• PROBLEM DETAILS: Images excluded, reproduce each line of the records exactly as it stands.

*** DATA PROVIDED ***

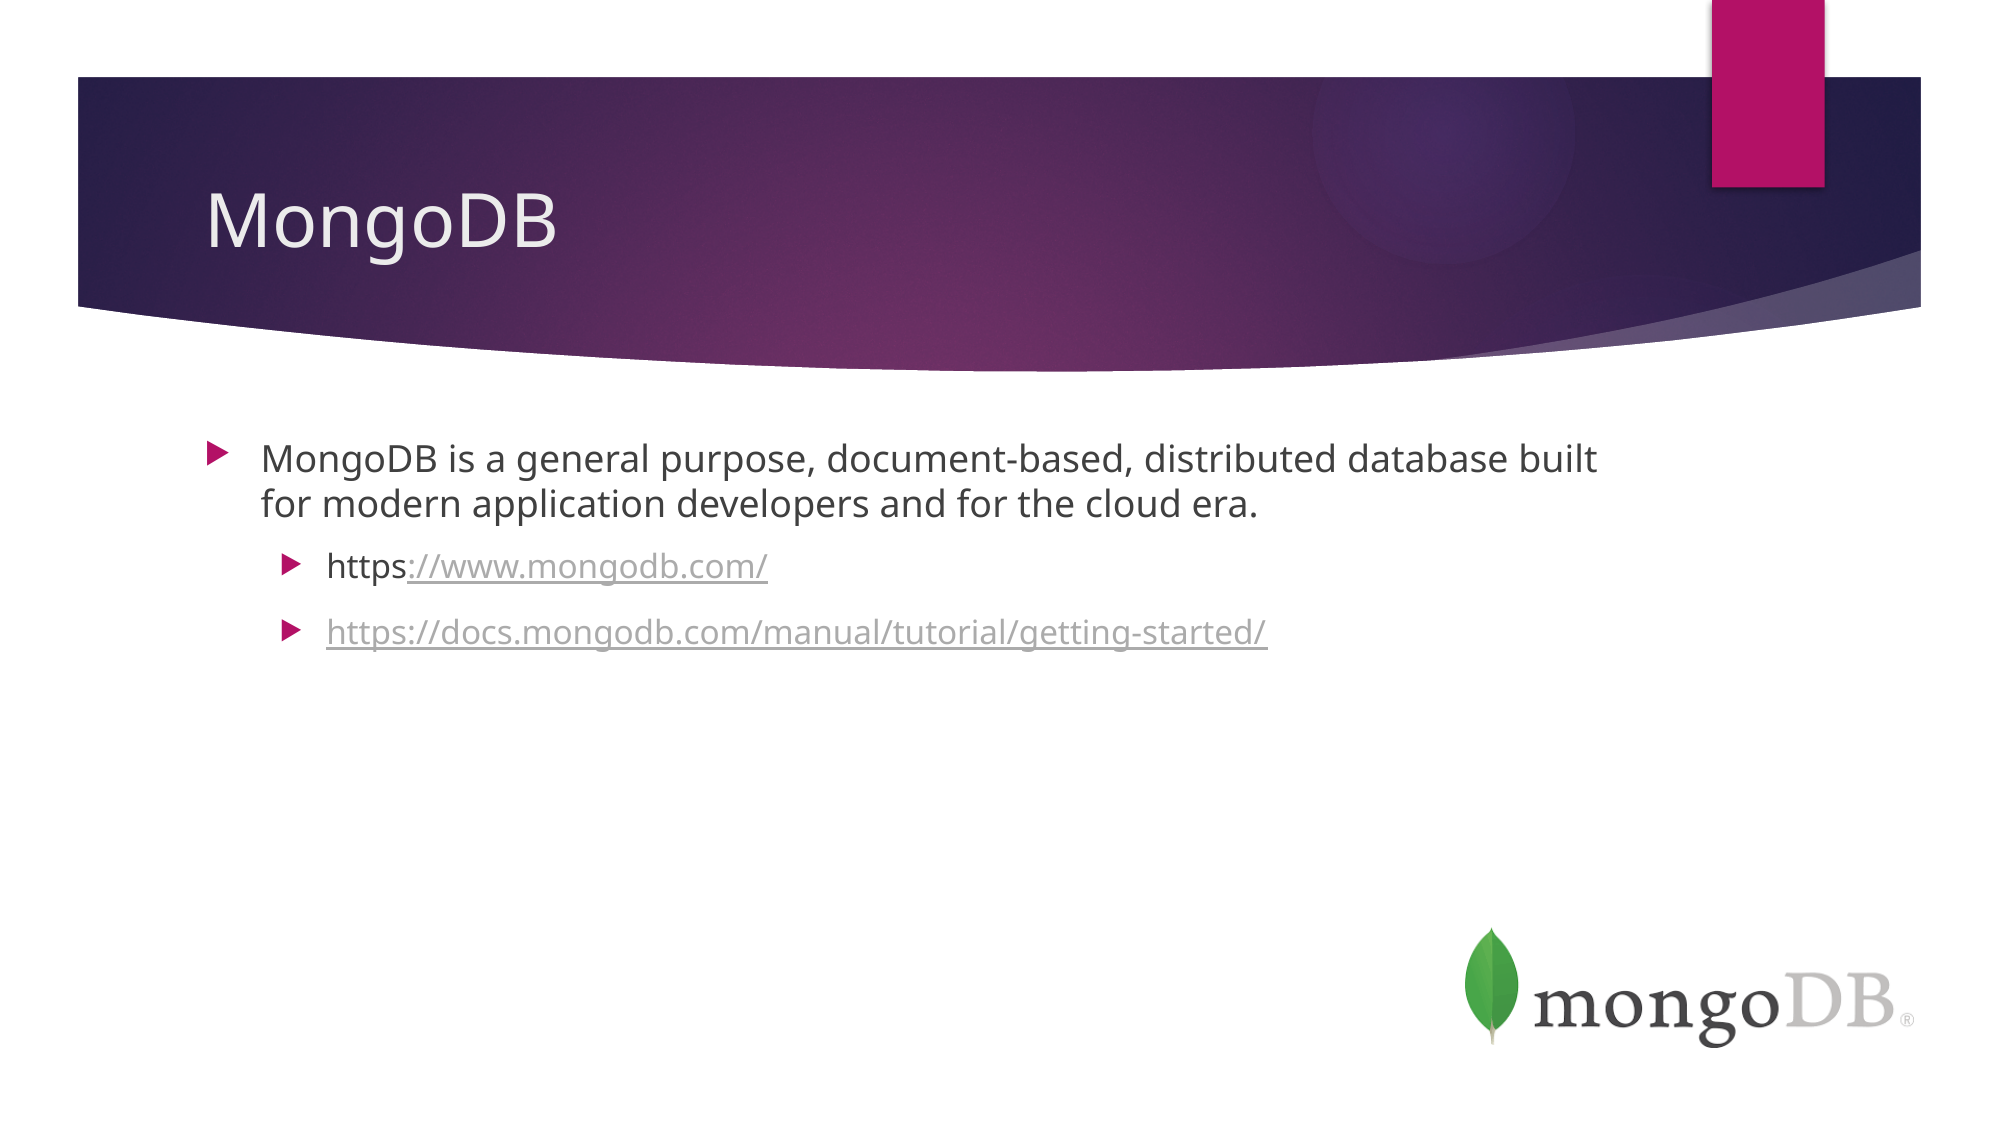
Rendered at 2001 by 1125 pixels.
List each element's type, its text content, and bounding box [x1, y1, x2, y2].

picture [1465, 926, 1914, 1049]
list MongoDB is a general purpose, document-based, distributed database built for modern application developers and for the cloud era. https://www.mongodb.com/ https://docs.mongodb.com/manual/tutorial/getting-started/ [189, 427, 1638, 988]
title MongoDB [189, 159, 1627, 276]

*** End of DATA PROVIDED ***

• REPLY TO THE EXERCISE:
Rendered at 2001 by 1125 pixels.
List each element's type, its text content, and bounding box [x1, y1, x2, y2].

picture [1465, 926, 1914, 1049]
list MongoDB is a general purpose, document-based, distributed database built for modern application developers and for the cloud era. https://www.mongodb.com/ https://docs.mongodb.com/manual/tutorial/getting-started/ [189, 427, 1638, 988]
title MongoDB [189, 159, 1627, 276]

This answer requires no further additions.